Truss was already under intense pressure before the conference. She and Chancellor of the Exchequer Kwasi Kwarteng had spent years working on plans for a small-state, deregulated Britain, yet they had failed to prepare financial markets for the biggest package of unfunded tax cuts in half a century when they unveiled it on Sept. 23.

Turmoil ensued. The Bank of England was forced to come to the rescue and after the dust had somewhat settled, millions of already struggling Britons faced massively inflated mortgage costs. That left the prime minister with a major credibility challenge to overcome. 

Inside her inner circle, her aides insist that Truss can turn things around. One described the mood as focused and determined and that while her slimmed-down Downing Street team is overstretched, the prime minister herself is full of energy. Another said that with the tax cut U-turn out of the way, they hope Tory MPs will rally behind her broader agenda and a record deficit in polls will narrow. Truss herself asked the party to judge her a year from now when her growth plan has had time to work. 

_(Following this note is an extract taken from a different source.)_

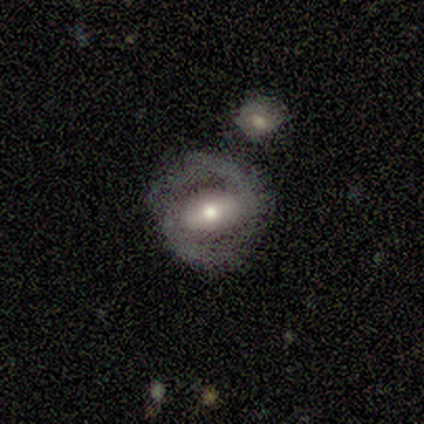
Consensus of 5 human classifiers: This appears to be a featured or disk galaxy (100%) with a strong bar (40%, tied with no), 2 (100%) medium (50%) spiral arms (80%) and a moderate central bulge (80%). Merging: none (80%).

But she may not get that long.

Ministers were drinking £8 ($9) pints of Heineken beer, hobnobbing with donors and corporate lobbyists at the Hyatt bar when Kwarteng was pulled from a curry dinner to deal with the growing revolt over their tax-cut plan.  

The decision to drop the tax cut was so rushed it caught Truss’s ministers by surprise. Her aides too. 

The prime minister had already done embargoed interviews with broadcasters insisting she would not back down. They were played out on Monday morning as the media were simultaneously reporting her U-turn. Truss’s critics were galvanized.

Read More: Can’t Go Forward, Won’t Go Back: Truss’s Government Hits Buffers

On Monday night in the Hyatt one cabinet minister rolled their eyes at the crowd mobbing Gove at a champagne reception. By Tuesday, camera crews and journalists were chasing him through the conference center, asking if he had more support than the premier.

With his track record of conspiring against most prime ministers he’s worked for, Gove recognizes that he’s probably had his last cabinet job, according to a person familiar with his thinking. He was telling people that he’s motivated to do what’s best for the Conservative Party.

Other Truss critics do still have ambitions. Grant Shapps, another former cabinet minister who was also marshaling opposition to Truss in Birmingham, warned on Times Radio that the Tory party would not “sit on their hands” if poll numbers don’t improve.

Even MPs who were broadly sympathetic to the prime minister were upset by how she’d handled her tax cut and its aftermath. One said that she’d opened the door to future rebellions and completely undermined her claim that she didn’t mind being unpopular to deliver on her plans.

Another MP said Truss would always have had a bloc of Tories skeptical of her — those who wanted former Chancellor Rishi Sunak to be leader. But she’d also antagonized her own backers who’d spent political capital defending a controversial tax cut only to see the prime minister abandon her position.

Home Secretary Suella Braverman said she was “disappointed” that Truss had caved in, and accused Gove of staging a “coup.” Her criticism was echoed by cabinet colleague Simon Clarke but earned a reprimand from Trade Secretary Kemi Badenoch.

Badenoch said Braverman’s comments had been “inflammatory” as cabinet discipline disintegrated and Tory MPs questioned whether Truss could keep her top team unified on even basic messaging.

A foreign diplomat who also attended Labour’s conference in Liverpool last month said it like witnessing a total inversion in British politics. The main opposition party endured years of disarray under former leader Jeremy Corbyn, but now looks professional, disciplined and ready for government under Keir Starmer, the diplomat said. Labour also has a record lead in opinion polls.

At one drinks event, a business lobbyist opened their conversation with a Conservative MP by asking whether there was any point lobbying them — since they’d soon be out of power for the first time since 2010. 

Read More: Truss Seeks to Rally UK Tories, Saying Disruption Is Needed

Meanwhile Truss’s embattled aides spent Tuesday night worrying if they could fill the auditorium for her speech on Wednesday, due to the number of Tory MPs staying away in protest, or who left early to avoid train strikes. In the end, the upper tier was closed to fill out the stalls for the cameras.

As the prime minister left Birmingham looking ahead to Parliament’s return after the weekend, the next rebellions were already starting to take shape, over welfare payments and immigration numbers. More broadly, though, even some Tory MPs — despite trailing Labour so far in the polls — said Truss does not have the mandate for the sweeping economic changes she’s proposing.

In the bar at the Hyatt, a certain gallows humor had taken hold by the final night. MPs recalled famous electoral wipeouts from history as they contemplated the scale of the possible defeat they face, their laughter regularly punctuated by the sound of breaking glass as drinks were knocked off ledges onto the marble floor. 

Just wait till she gets back to Westminster, one MP said grimly.